At its 27th Annual General Meeting, Helvetia Holding presented the best business result in its history to the 2 279 shareholders with voting rights in attendance at the Olma show grounds in St.Gallen (representing 64.84 percent of the share capital). Based on the steady profitable growth, the dividend is to be increased on a sustainable basis. Helvetia posted 2.6% currency-adjusted growth in business volume. In addition, the core business proved resilient thanks to diversified business activities: robust underwriting and a one-off profit led to an IFRS-based after-tax profit of CHF 614.4 million. With its helvetia 20.25 strategy, Helvetia is systematically focused on customer needs and exploits organic and inorganic growth opportunities in a target-oriented manner.
"The 2022 financial year once again demonstrated the stability and growth potential of Helvetia's business model. We have again succeeded in creating sustainable value for our shareholders", said Philipp Gmür, Group CEO of Helvetia, with reference to the 2022 financial statements.
Chairman's address focuses on sustainability
To add context to the key financial figures, Thomas Schmuckli, Chairman of the Board of Directors of Helvetia Holding, provided the Annual General Meeting with information on the topic of sustainability at Helvetia, highlighting that sustainability is now viewed as a comprehensive topic addressed by Helvetia within the ESG framework. Thomas Schmuckli went into greater detail on the reduction of CO2 emissions. On the question of reducing CO2 emissions in Helvetia's own insurance portfolio, he stated: "Our contribution toward reducing CO2 emissions is focused on customers and solutions, and therefore takes various forms. For existing customers with CO2-intensive business, we examine their strategy for reducing CO2, and for new business there are exclusions for CO2-intensive business, for instance for coal-fired power stations."

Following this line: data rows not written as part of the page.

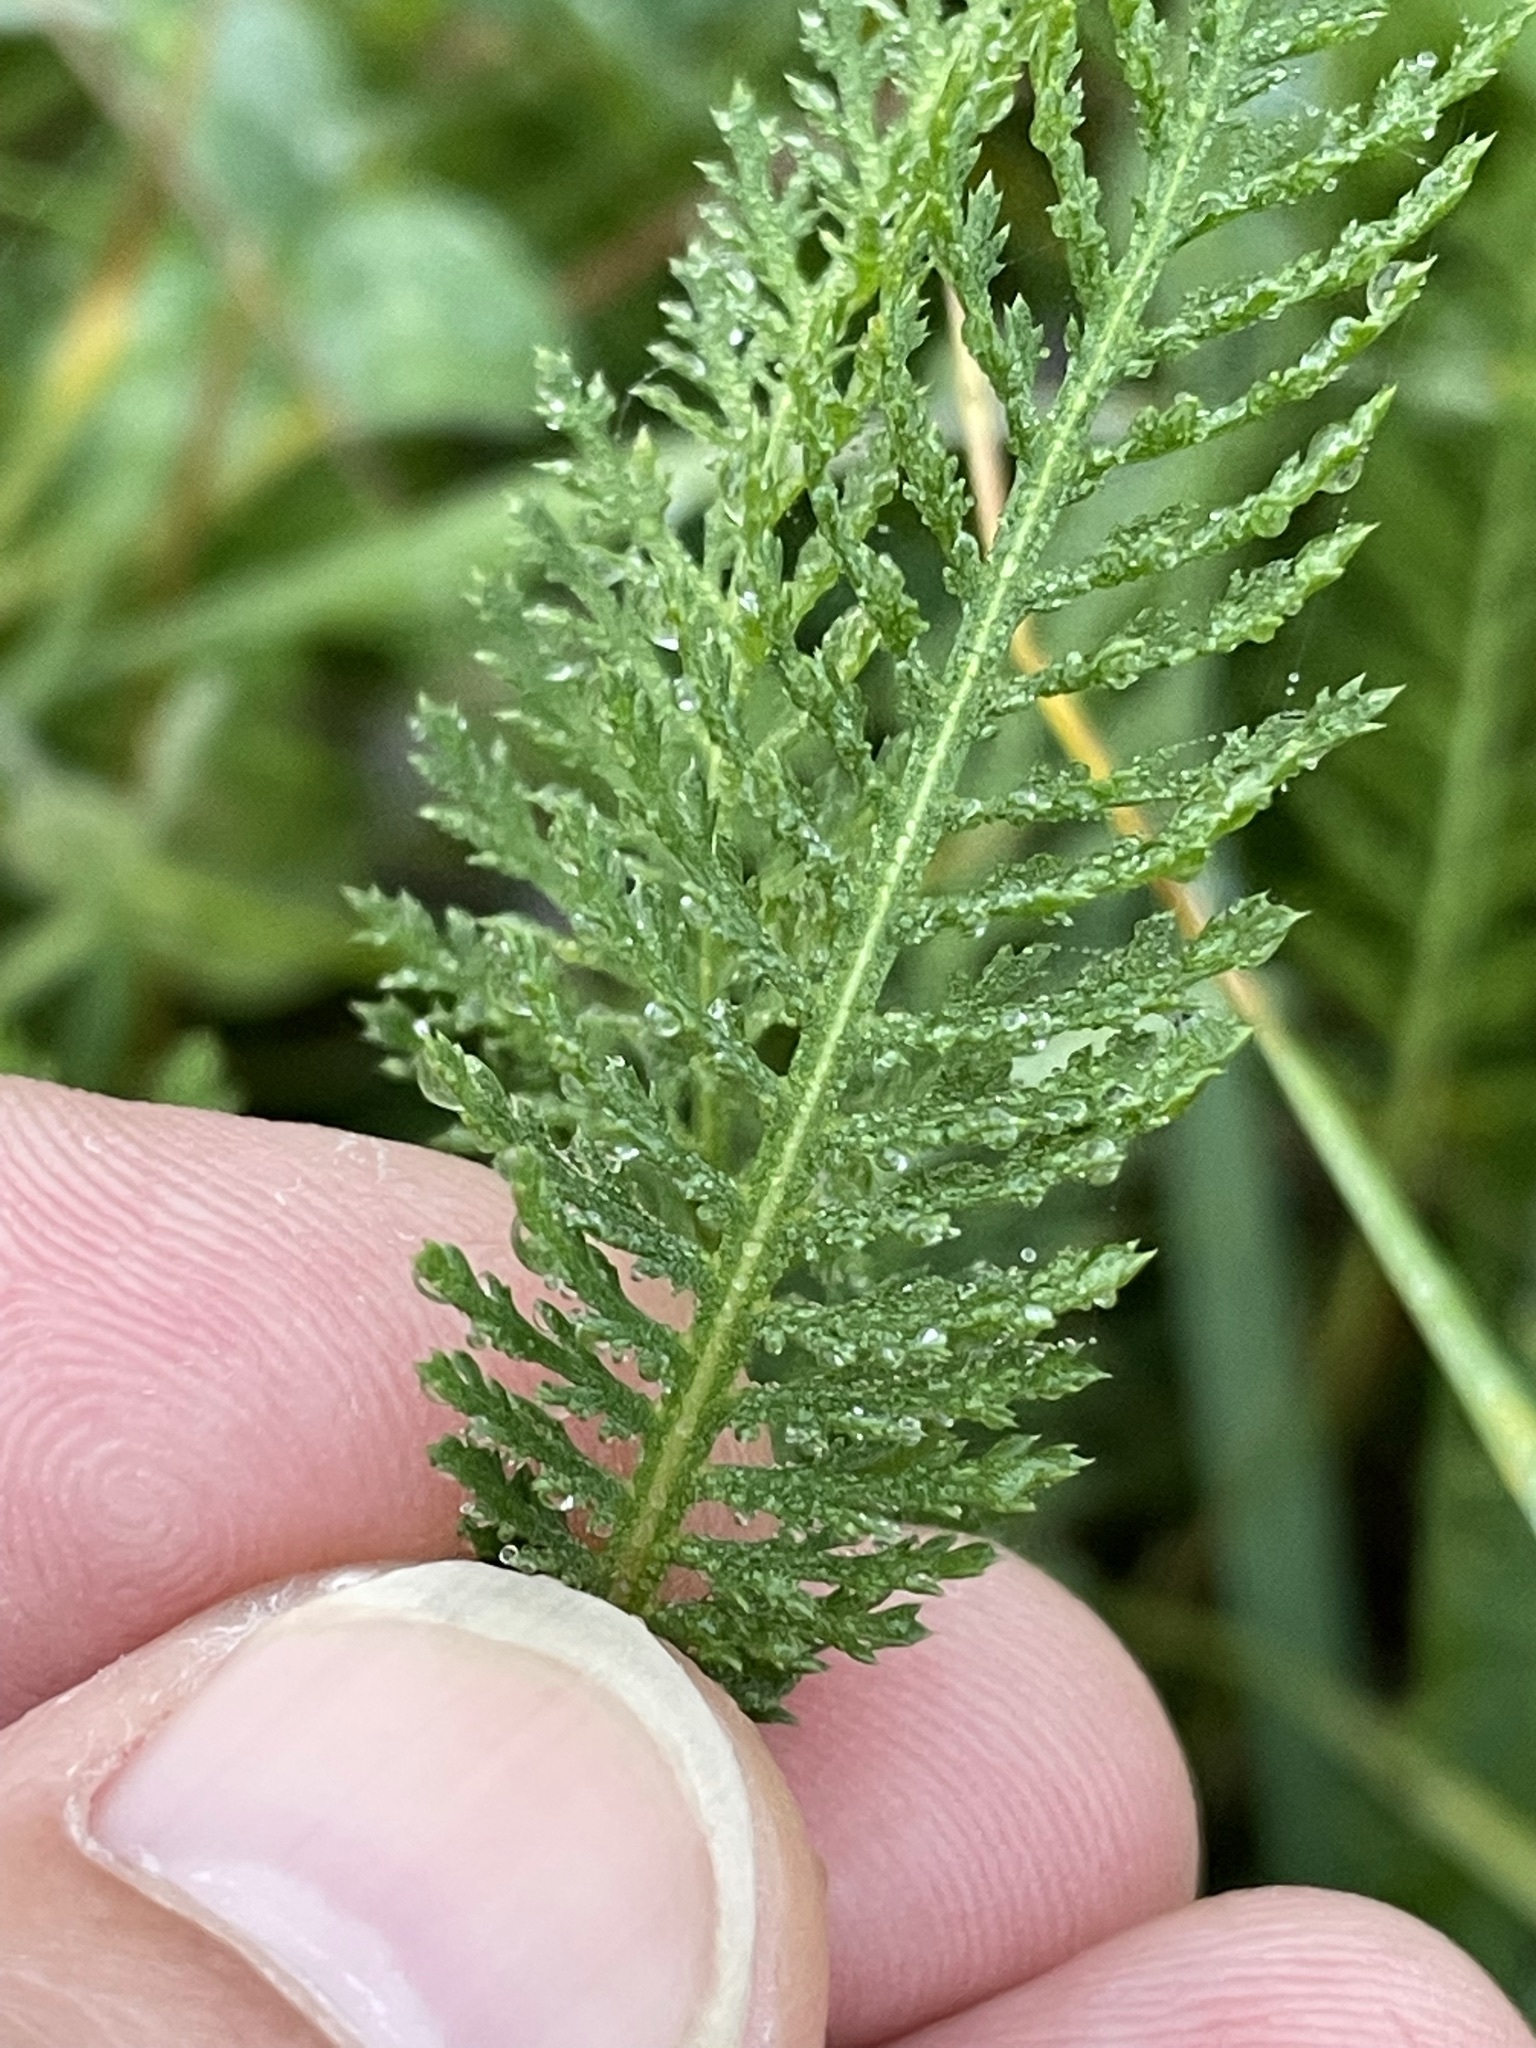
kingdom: Plantae
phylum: Tracheophyta
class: Magnoliopsida
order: Asterales
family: Asteraceae
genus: Achillea
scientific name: Achillea millefolium
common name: Yarrow
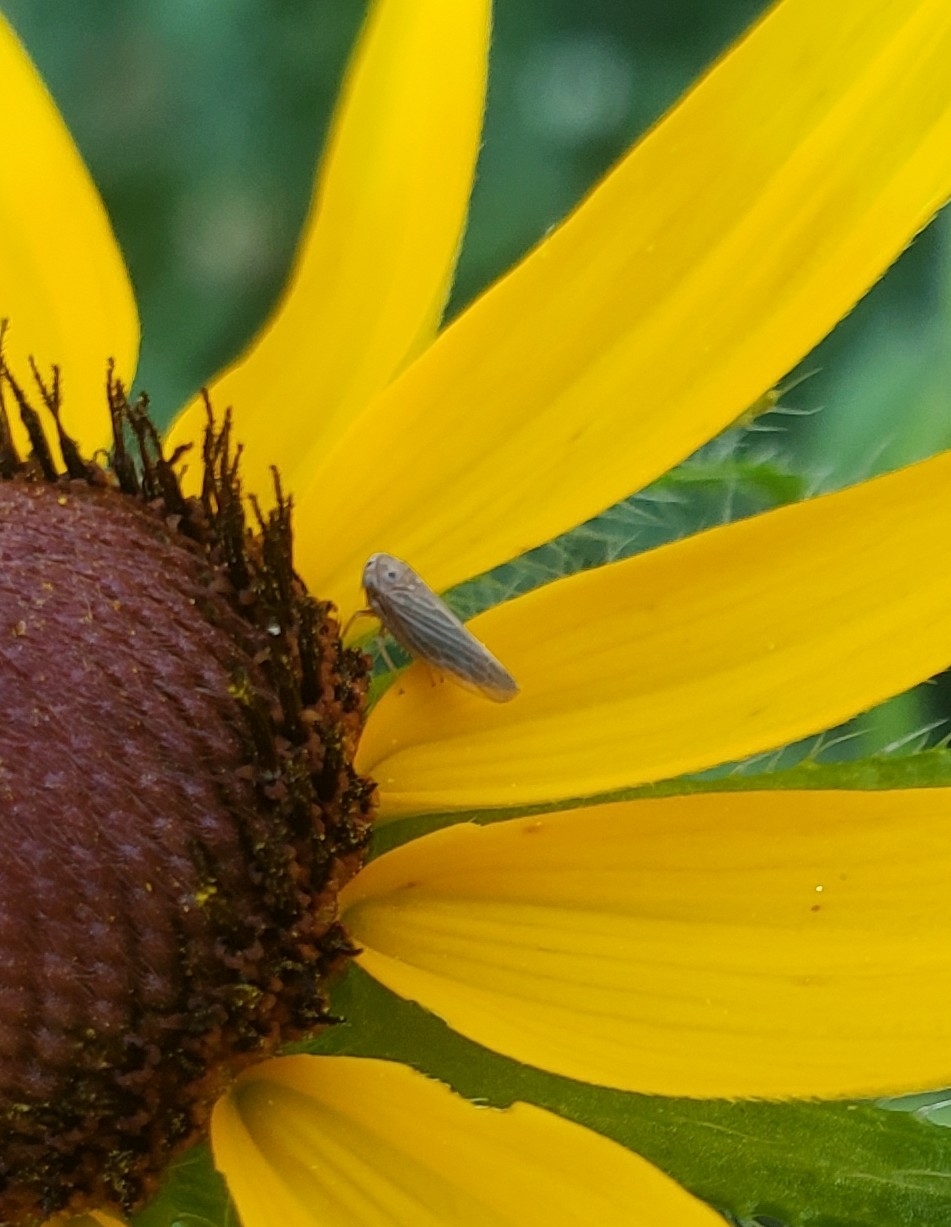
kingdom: Animalia
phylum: Arthropoda
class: Insecta
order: Hemiptera
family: Cicadellidae
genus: Agallia
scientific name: Agallia constricta
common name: The constricted leafhopper
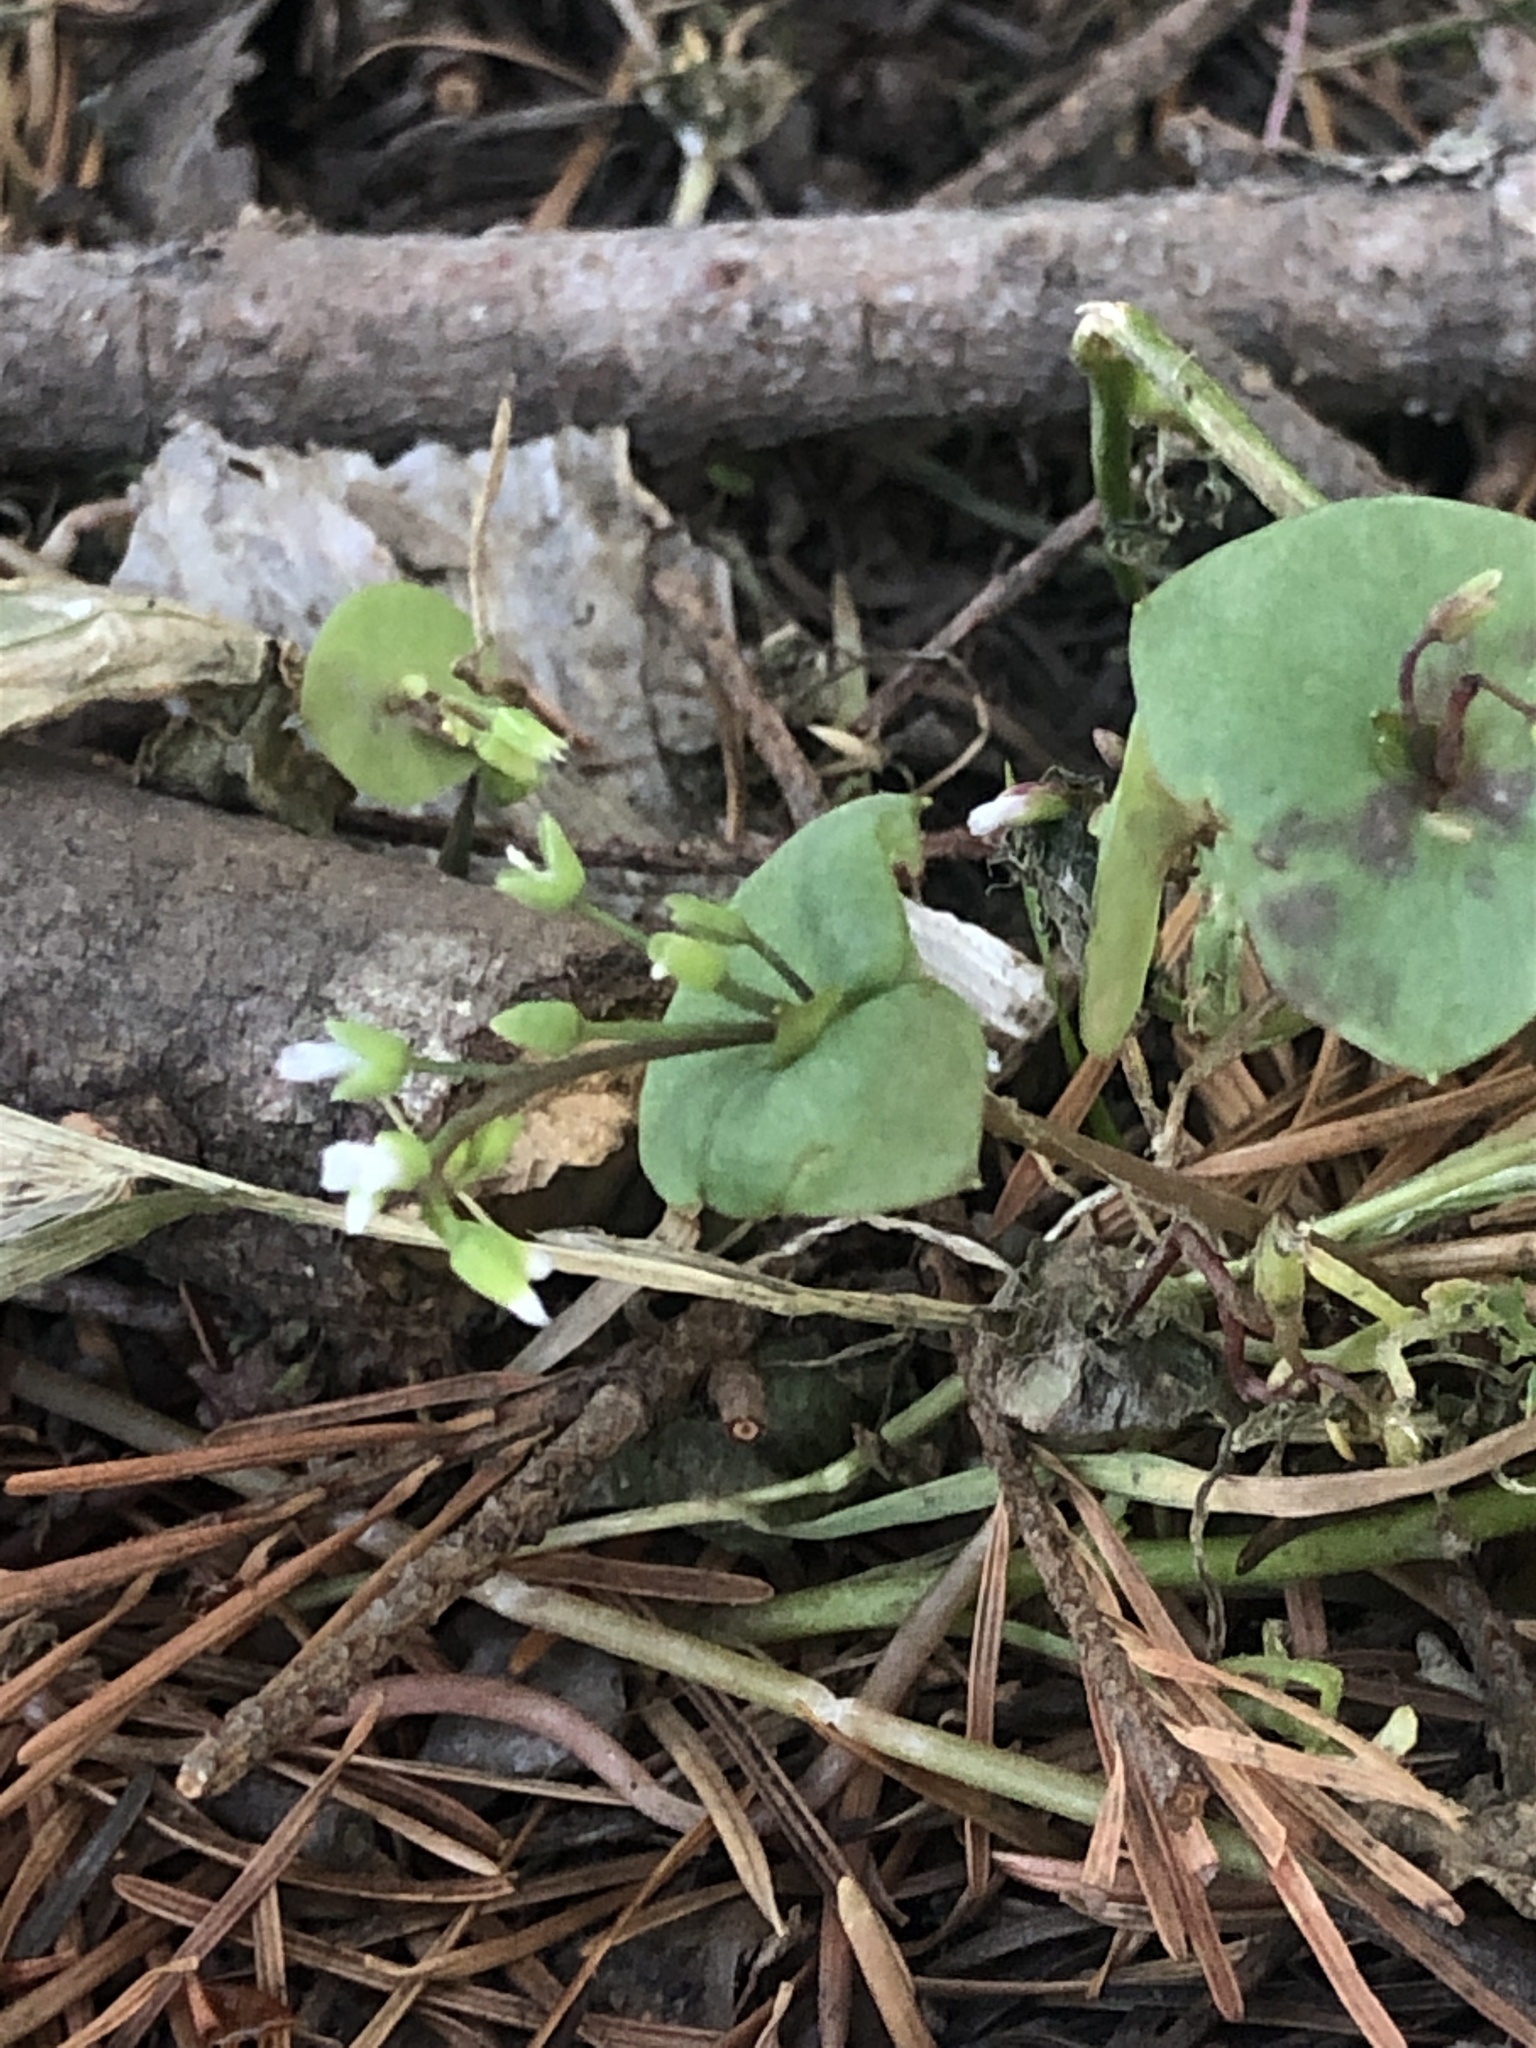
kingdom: Plantae
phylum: Tracheophyta
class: Magnoliopsida
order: Caryophyllales
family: Montiaceae
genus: Claytonia
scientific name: Claytonia perfoliata
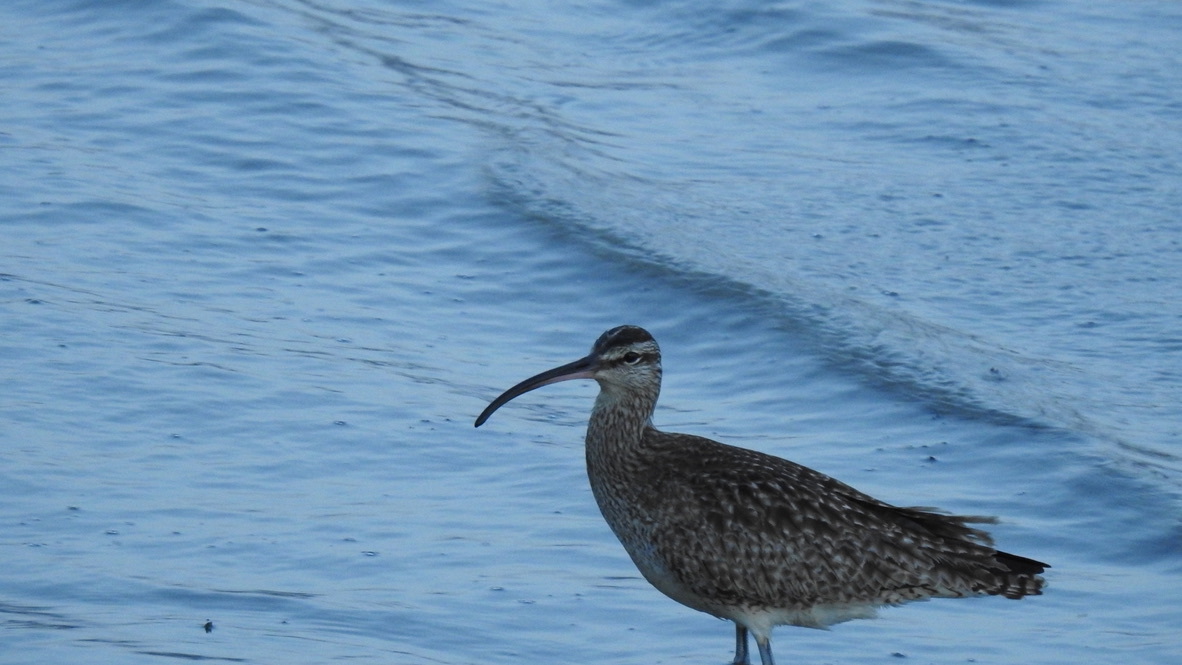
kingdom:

Dividend increased by 40 rappen
When it published its 2022 financial statements, Helvetia announced that, based on the strong performance of the core business, the one-off profit from the sale of the Spanish life insurance company Sa Nostra Vida and the steady optimization of capital deployment, it would increase the target for the cumulative dividend distribution to more than CHF 1.65 billion by the end of the strategy period. The Board of Directors therefore proposed that the Annual General Meeting increase the dividend by 40 rappen to CHF 5.90 per share. The shareholders approved this proposal.
Thomas Schmuckli confirmed as Chairman of the Board of Directors
The Annual General Meeting confirmed Thomas Schmuckli as Chairman of the Board of Directors. All other Board members, with the exception of Jean-René Fournier, who left the Board after 12 years, were also re-elected. The shareholders elected Yvonne Wicki Macus and René Cotting as new members of the Board of Directors.
Amendment of the Articles of Association due to the revision of company law
Due to the revision of company law that came into force at the beginning of the year, the Board of Directors proposed that the Annual General Meeting adopt various amendments to the Articles of Association. These amendments aim, among other things, to improve protection for minority shareholders and to modernize the provisions on the holding of Annual General Meetings. The Annual General Meeting approved all amendments to the Articles of Association.
Remuneration approved
Furthermore, shareholders approved the total amounts of fixed remuneration for the members of the Board of Directors and the fixed and variable compensation for Group Executive Management. Finally, the law firm Bachmann of St.Gallen was confirmed as independent proxy and KPMG AG, Zurich, was once again elected as auditor.